City Landmark - Old Bungalows, Patel Nagar

City Landmark – Old Bungalows, Patel Nagar

City Landmark - Old Bungalows, Patel Nagar

Fading ghosts.

[Text and photo by Mayank Austen Soofi]

The faded yellow paint of the exteriors have peeled off in many places—is probably peeling off at this moment too, while you read these words. The old paint underneath the yellow, resurfacing, has the dull pink glow of a perpetual sunset. The building seems empty. Facing the smoggy road, it stands between modern glass-grey edifices.

The bungalow is a souvenir of the old Patel Nagar. The central Delhi locality is littered with similarly elegant residues of our city’s recent past.

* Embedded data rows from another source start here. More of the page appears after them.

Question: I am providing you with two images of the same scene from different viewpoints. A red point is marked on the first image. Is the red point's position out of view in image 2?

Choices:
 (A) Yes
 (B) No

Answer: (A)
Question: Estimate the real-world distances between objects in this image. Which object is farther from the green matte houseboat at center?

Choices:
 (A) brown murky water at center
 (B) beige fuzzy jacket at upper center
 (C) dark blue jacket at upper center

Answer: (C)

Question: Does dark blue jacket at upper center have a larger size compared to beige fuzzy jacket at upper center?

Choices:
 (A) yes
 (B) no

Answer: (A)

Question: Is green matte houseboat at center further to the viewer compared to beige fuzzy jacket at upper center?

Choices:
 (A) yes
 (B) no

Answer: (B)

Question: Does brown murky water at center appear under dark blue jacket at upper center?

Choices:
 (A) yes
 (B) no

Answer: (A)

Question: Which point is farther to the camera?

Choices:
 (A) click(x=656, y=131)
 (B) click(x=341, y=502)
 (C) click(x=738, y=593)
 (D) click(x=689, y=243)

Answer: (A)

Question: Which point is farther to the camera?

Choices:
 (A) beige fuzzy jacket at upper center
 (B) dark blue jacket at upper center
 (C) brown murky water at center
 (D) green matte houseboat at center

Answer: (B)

Some houses are tucked deep within the back-lanes, adorned with the the chippy floors and swirly staircases of decades-old architectural trends. A few of these look forlorn. They must be vacant, awaiting their turn to be replaced by multi-stories.

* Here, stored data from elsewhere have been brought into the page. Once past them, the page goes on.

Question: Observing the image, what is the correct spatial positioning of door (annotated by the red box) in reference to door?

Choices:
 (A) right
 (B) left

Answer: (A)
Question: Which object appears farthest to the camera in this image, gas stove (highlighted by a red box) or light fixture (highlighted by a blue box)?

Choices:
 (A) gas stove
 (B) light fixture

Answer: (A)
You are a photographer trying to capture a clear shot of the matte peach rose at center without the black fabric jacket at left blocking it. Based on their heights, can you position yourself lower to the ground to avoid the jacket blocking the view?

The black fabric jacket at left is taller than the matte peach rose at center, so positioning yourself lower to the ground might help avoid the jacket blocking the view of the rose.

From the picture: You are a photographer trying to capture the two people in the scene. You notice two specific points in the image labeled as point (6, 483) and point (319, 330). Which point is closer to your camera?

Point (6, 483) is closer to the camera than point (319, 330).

A handful of Patel Nagar’s aged relics line both sides of its main road, easily visible to passers-by. One such bungalow has a huge porch colonised by a huge banyan. Another exists only in the memories of a celebrated Shakespeare scholar. In his 80s, Professor Rupin Walter Desai grew up in the “large, rambling” Rangoon Villa built in 1952 by his father, who used to teach Far Eastern history at the University of Rangoon in Burma. The main road house had two gardens, five rooms, and many terraces and balconies. There were guava and papaya trees, and a giant fig tree. The young Desai would reread Hamlet in the back garden or in his room upstairs. The drinking water for the “villa” would be sourced from Karol Bagh; no water pipeline existed in Patel Nagar during the early years of the bungalow. “Too expensive to maintain,” it was sold in the 1970s, obliging the venerable academic to move to his current flat in a Patel Nagar back-lane. A “big hotel” stands on the site of the professor’s former home; the hotel actually occupies the plots of two former bungalows.

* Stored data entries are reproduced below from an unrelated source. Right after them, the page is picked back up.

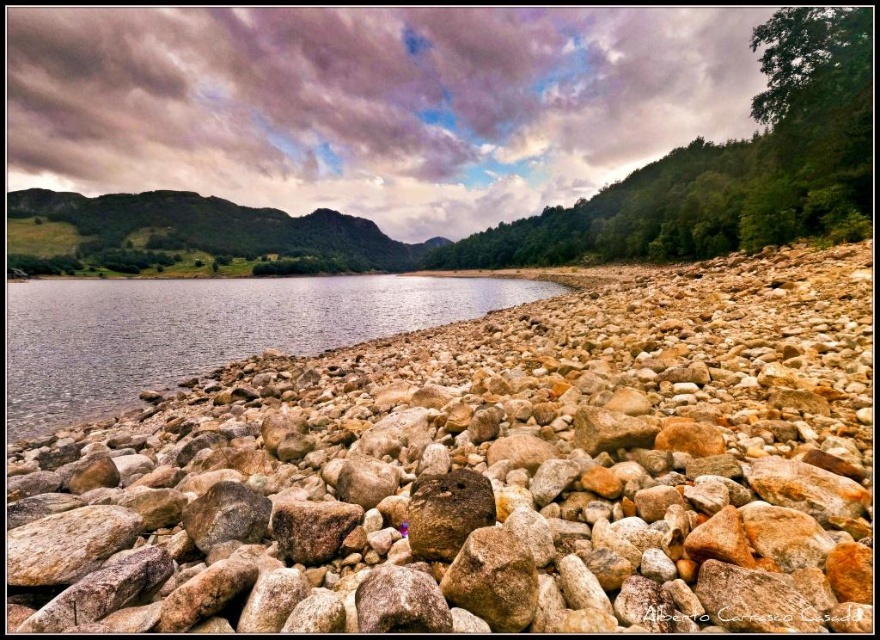
From the picture: You are standing at the point marked by the coordinates point (490, 474) in the image. Based on the scene described, what terrain feature are you most likely standing on?

A: You are standing on the brown rocky shoreline at lower left.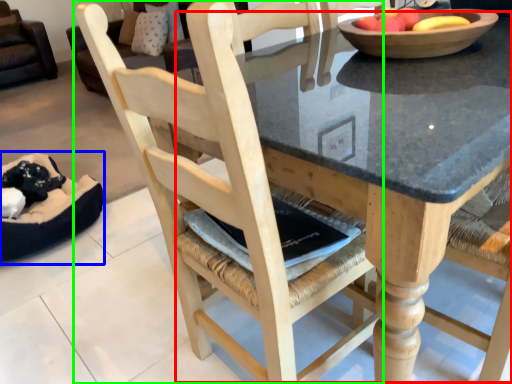
Question: Estimate the real-world distances between objects in this image. Which object is closer to round table (highlighted by a red box), bean bag chair (highlighted by a blue box) or chair (highlighted by a green box)?

Choices:
 (A) bean bag chair
 (B) chair

Answer: (B)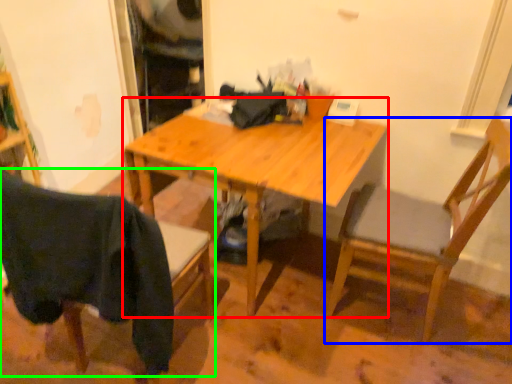
Question: Considering the real-world distances, which object is closest to desk (highlighted by a red box)? chair (highlighted by a blue box) or chair (highlighted by a green box).

Choices:
 (A) chair
 (B) chair

Answer: (A)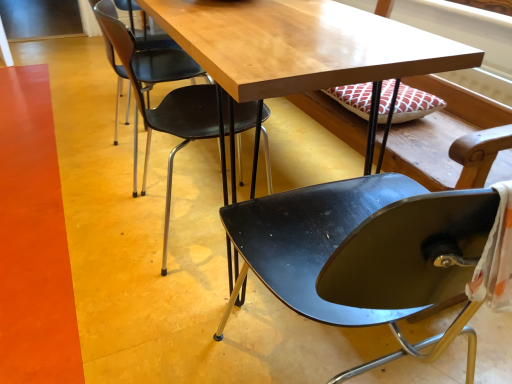
The image size is (512, 384). What are the coordinates of `vacant area situated to the left side of black plastic chair at upper center, acting as the 1th chair starting from the left` in the screenshot? It's located at (92, 218).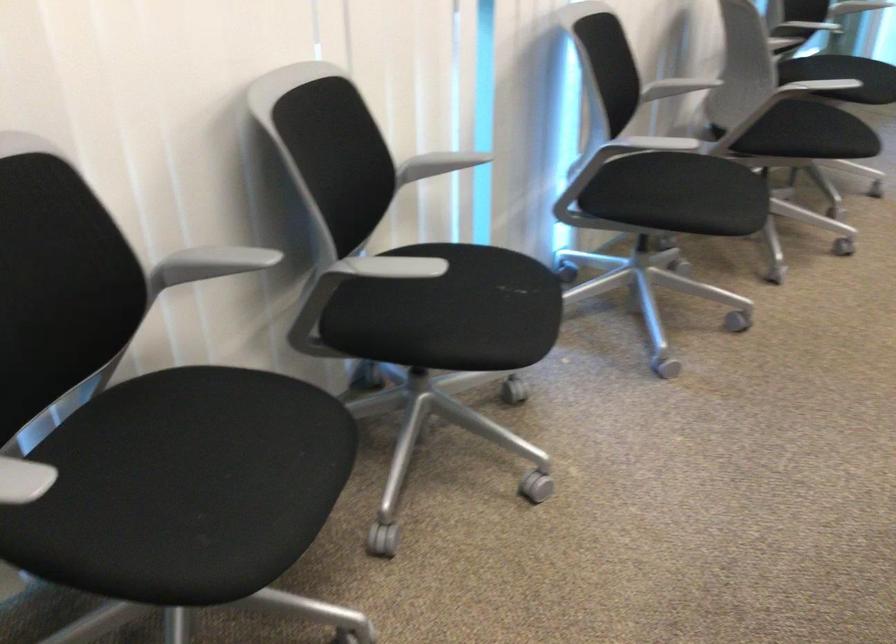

Not far from where Rangoon Villa was, a moderately dilapidated bungalow continues to be inhabited. Two of the rooms have fireplaces. The dimly lit pooja room with its musty peeling walls evokes the hushed ambiance of a sacred cloister; so soulful here that one palpably feels the divinity’s presence. Sadly, portions of the beautiful woodwork in one of the rooms were destroyed by a termite invasion. The family recognises the rarity of the house, but is resigned to the inevitability of its demise. (A multi-storey overlooks the bungalow.)

Meanwhile, on the main road, a building is coming up. A bungalow stood on the site.